Speed between CPU NEON and CUDA


I found this artical:

If you look at page 8/9, the two graphics, we can see on the medianblur process between CPU/CPU NEON/CUDA.
These two graphics tell that the CPU NEON process is faster than CUDA process to do a medianblur, am I wrong?

Is the cuda process speeded than the CPU NEON process?

It looks like those comparisons are on Tegra 4 (probably similar to a Tegra K1 if you remove the K1’s GPU), I’m not sure how one could compare to Tegra K1/X1 since the K1/X1 GPU kind of makes an apples/orange comparison.
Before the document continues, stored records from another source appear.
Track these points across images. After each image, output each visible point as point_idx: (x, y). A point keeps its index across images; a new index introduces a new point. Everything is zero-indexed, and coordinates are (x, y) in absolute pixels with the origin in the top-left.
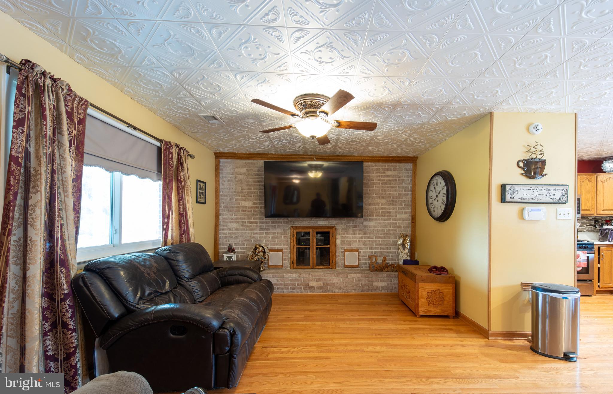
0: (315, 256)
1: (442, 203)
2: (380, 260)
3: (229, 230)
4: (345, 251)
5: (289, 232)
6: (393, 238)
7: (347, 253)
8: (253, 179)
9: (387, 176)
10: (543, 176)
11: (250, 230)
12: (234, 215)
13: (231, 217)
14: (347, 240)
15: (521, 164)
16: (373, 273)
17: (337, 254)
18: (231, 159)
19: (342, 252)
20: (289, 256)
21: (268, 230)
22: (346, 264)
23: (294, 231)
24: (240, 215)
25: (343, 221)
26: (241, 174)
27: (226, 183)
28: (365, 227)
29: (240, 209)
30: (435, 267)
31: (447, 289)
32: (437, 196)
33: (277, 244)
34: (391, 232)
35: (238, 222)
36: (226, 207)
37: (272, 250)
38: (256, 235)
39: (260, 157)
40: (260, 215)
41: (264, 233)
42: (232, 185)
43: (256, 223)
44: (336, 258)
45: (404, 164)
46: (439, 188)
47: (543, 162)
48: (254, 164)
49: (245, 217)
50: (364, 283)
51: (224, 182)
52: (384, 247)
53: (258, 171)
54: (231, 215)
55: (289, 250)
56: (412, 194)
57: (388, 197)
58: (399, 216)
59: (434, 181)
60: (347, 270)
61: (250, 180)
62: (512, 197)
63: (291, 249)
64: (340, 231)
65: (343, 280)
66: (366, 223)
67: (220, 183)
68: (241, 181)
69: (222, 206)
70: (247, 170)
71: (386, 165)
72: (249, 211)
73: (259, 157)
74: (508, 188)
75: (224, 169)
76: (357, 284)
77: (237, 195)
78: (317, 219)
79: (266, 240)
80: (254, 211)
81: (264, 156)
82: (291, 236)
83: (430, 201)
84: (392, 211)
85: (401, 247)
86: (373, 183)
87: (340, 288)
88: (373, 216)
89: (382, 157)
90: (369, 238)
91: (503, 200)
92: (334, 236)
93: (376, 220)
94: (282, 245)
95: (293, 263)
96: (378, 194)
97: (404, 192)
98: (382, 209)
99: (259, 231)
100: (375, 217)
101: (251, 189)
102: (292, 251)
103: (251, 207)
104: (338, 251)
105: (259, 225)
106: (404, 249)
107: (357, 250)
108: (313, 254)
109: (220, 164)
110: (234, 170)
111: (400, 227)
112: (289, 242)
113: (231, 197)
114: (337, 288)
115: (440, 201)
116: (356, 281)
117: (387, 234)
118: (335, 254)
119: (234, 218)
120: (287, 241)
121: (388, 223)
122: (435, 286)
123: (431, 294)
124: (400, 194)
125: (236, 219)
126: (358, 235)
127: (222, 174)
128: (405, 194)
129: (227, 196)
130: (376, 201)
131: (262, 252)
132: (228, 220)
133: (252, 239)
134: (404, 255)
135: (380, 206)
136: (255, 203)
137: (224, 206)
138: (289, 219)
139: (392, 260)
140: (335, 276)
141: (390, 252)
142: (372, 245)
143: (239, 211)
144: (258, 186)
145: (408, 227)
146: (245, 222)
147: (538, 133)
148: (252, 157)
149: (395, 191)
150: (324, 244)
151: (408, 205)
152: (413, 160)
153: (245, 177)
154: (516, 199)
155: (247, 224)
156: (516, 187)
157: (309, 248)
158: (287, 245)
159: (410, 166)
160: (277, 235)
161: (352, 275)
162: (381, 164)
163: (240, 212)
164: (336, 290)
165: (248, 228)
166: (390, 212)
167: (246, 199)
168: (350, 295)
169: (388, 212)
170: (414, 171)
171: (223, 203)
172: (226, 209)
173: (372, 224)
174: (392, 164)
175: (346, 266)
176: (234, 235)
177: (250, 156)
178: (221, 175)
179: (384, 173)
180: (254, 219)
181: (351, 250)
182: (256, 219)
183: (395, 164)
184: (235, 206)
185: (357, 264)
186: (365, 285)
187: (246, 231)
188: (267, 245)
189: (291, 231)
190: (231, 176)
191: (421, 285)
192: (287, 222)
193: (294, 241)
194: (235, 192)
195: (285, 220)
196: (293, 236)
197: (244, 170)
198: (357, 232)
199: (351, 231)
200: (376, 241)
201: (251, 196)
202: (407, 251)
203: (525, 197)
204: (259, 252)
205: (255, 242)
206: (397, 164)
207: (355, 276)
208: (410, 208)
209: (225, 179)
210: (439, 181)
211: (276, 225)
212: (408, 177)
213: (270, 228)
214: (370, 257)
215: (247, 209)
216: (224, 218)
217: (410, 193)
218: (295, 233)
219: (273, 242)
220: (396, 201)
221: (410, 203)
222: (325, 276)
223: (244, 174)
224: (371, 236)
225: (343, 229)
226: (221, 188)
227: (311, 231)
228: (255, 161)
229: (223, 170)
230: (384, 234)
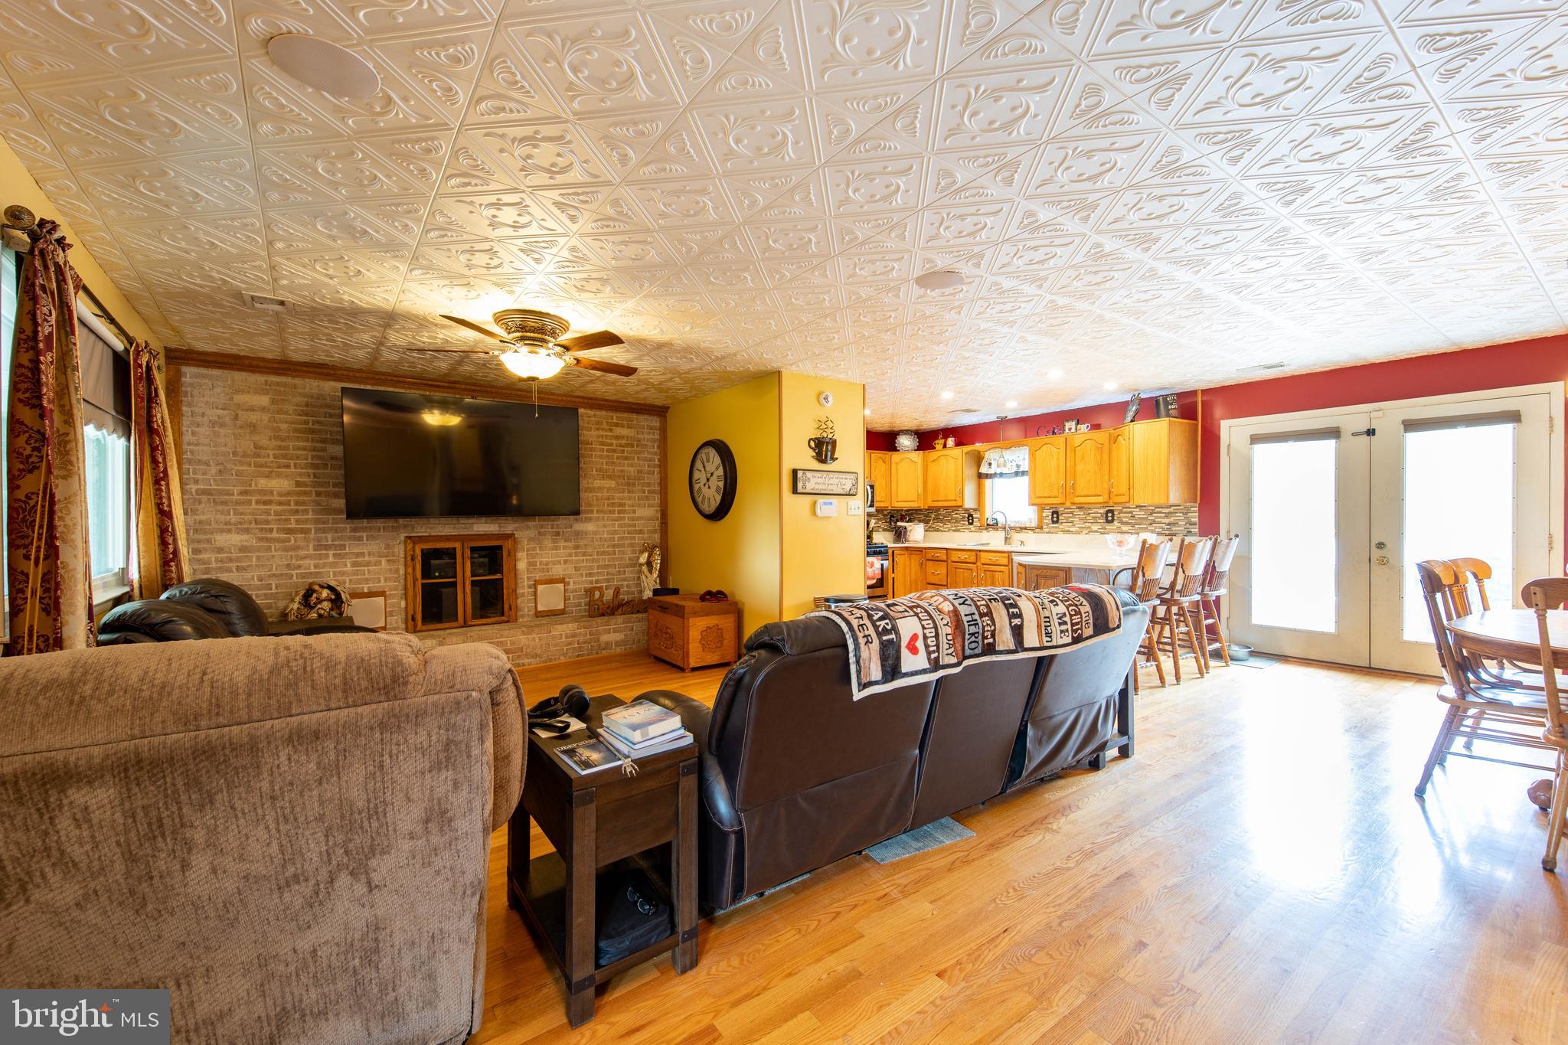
0: (469, 600)
1: (717, 491)
2: (609, 595)
3: (219, 553)
4: (536, 583)
5: (400, 551)
6: (629, 554)
7: (540, 588)
8: (292, 423)
9: (617, 437)
10: (834, 459)
11: (286, 549)
12: (235, 514)
13: (222, 518)
14: (541, 562)
15: (812, 444)
16: (599, 620)
17: (520, 591)
18: (220, 368)
19: (530, 587)
20: (403, 604)
21: (343, 547)
22: (540, 608)
23: (414, 547)
24: (253, 514)
25: (530, 524)
26: (252, 410)
27: (204, 430)
28: (577, 533)
29: (254, 499)
30: (709, 593)
31: (727, 623)
32: (708, 480)
33: (367, 581)
34: (627, 542)
35: (247, 531)
36: (205, 492)
37: (355, 595)
38: (307, 562)
39: (315, 373)
40: (315, 512)
41: (331, 556)
42: (225, 436)
43: (306, 531)
44: (517, 598)
45: (646, 417)
46: (710, 467)
47: (834, 443)
48: (295, 387)
49: (270, 518)
50: (581, 639)
51: (198, 425)
52: (613, 571)
53: (307, 405)
54: (222, 513)
55: (401, 592)
56: (660, 473)
57: (619, 476)
58: (640, 512)
59: (703, 455)
60: (544, 621)
61: (284, 426)
62: (804, 487)
63: (406, 588)
64: (524, 544)
65: (540, 639)
66: (579, 527)
67: (184, 429)
68: (253, 427)
69: (193, 491)
70: (273, 402)
71: (615, 416)
72: (280, 503)
73: (311, 372)
74: (800, 474)
75: (196, 392)
76: (570, 644)
77: (242, 463)
78: (471, 521)
79: (334, 573)
80: (297, 503)
81: (325, 371)
82: (405, 558)
83: (696, 487)
84: (627, 502)
85: (644, 568)
86: (591, 450)
87: (536, 656)
88: (592, 512)
89: (607, 400)
90: (584, 554)
91: (795, 491)
92: (513, 555)
93: (598, 519)
94: (382, 580)
95: (413, 619)
96: (599, 470)
97: (647, 468)
98: (608, 499)
99: (315, 550)
100: (595, 515)
101: (287, 448)
102: (411, 593)
103: (289, 494)
104: (520, 585)
105: (312, 535)
106: (651, 572)
107: (562, 581)
108: (465, 597)
109: (183, 379)
110: (232, 399)
111: (641, 532)
112: (402, 572)
113: (220, 467)
114: (527, 656)
115: (713, 488)
116: (567, 637)
117: (618, 545)
118: (515, 591)
119: (233, 521)
120: (397, 571)
121: (620, 526)
122: (712, 621)
123: (706, 632)
124: (640, 472)
125: (241, 523)
126: (564, 549)
127: (190, 405)
128: (648, 473)
129: (207, 464)
130: (597, 483)
131: (331, 600)
132: (214, 526)
133: (294, 572)
134: (650, 582)
135: (606, 494)
136: (298, 484)
137: (197, 491)
138: (401, 521)
139: (628, 593)
140: (524, 633)
141: (625, 580)
142: (592, 568)
143: (249, 502)
144: (308, 441)
145: (654, 531)
146: (271, 530)
147: (829, 405)
148: (290, 370)
149: (632, 465)
150: (491, 573)
151: (653, 492)
152: (660, 412)
153: (266, 417)
154: (808, 490)
155: (275, 535)
156: (808, 473)
157: (454, 584)
158: (397, 580)
159: (655, 422)
160: (367, 558)
161: (559, 627)
162: (604, 413)
163: (254, 505)
164: (526, 661)
165: (278, 545)
166: (623, 505)
167: (271, 472)
168: (558, 666)
169: (620, 505)
170: (663, 431)
171: (196, 482)
172: (204, 498)
173: (590, 527)
174: (626, 415)
175: (538, 614)
176: (234, 565)
177: (283, 366)
178: (184, 409)
179: (611, 430)
180: (297, 521)
181: (551, 581)
182: (306, 521)
183: (631, 416)
184: (236, 490)
185: (561, 606)
186: (585, 643)
187: (273, 553)
188: (340, 583)
189: (406, 548)
190: (220, 412)
191: (692, 621)
192: (395, 529)
193: (414, 570)
194: (235, 453)
195: (391, 523)
196: (412, 559)
197: (264, 400)
198: (562, 544)
199: (548, 543)
200: (598, 560)
201: (288, 466)
202: (655, 574)
203: (817, 487)
204: (319, 601)
205: (304, 577)
206: (634, 416)
207: (563, 630)
208: (657, 497)
209: (199, 419)
210: (711, 455)
211: (364, 535)
212: (654, 441)
213: (347, 543)
214: (589, 592)
215: (276, 498)
216: (200, 522)
217: (657, 470)
218: (418, 552)
219: (355, 574)
220: (634, 484)
221: (657, 488)
222: (501, 636)
223: (263, 409)
224: (590, 550)
225: (531, 540)
226: (185, 441)
227: (458, 545)
228: (298, 381)
229: (192, 396)
230: (614, 546)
The NEON instruction set is obviously quite a boost compared to purely CPU-based.

I have no knowledge of how those graphs were produced, but typically your CUDA speedup relies on a high number of threads, versus very fast low thread count of CPU/NEON…which means CUDA has the opportunity to scale far better than CPU/NEON. I also suspect that the cache is probably disabled on the GPU operations, whereas cache remains active on CPU/NEON, so latency would go up on CUDA versus CPU/NEON…but average throughput on a large thread count for CUDA would potentially be far faster on average.

Thank you for the answer.

An other question about CPU NEON registers, are the register commun to all CPU core or are all the core have his own register?

In fact, I would like to create a multithread, and on each thread process NEON instructions.

So far as I know each core has NEON and is identical…the instruction sets of each core should match. The most notable difference would regard CPU0 being the only core which can handle hardware IRQs. So long as your use of NEON does not occur in a hardware driver there won’t be anything special required beyond normal threading.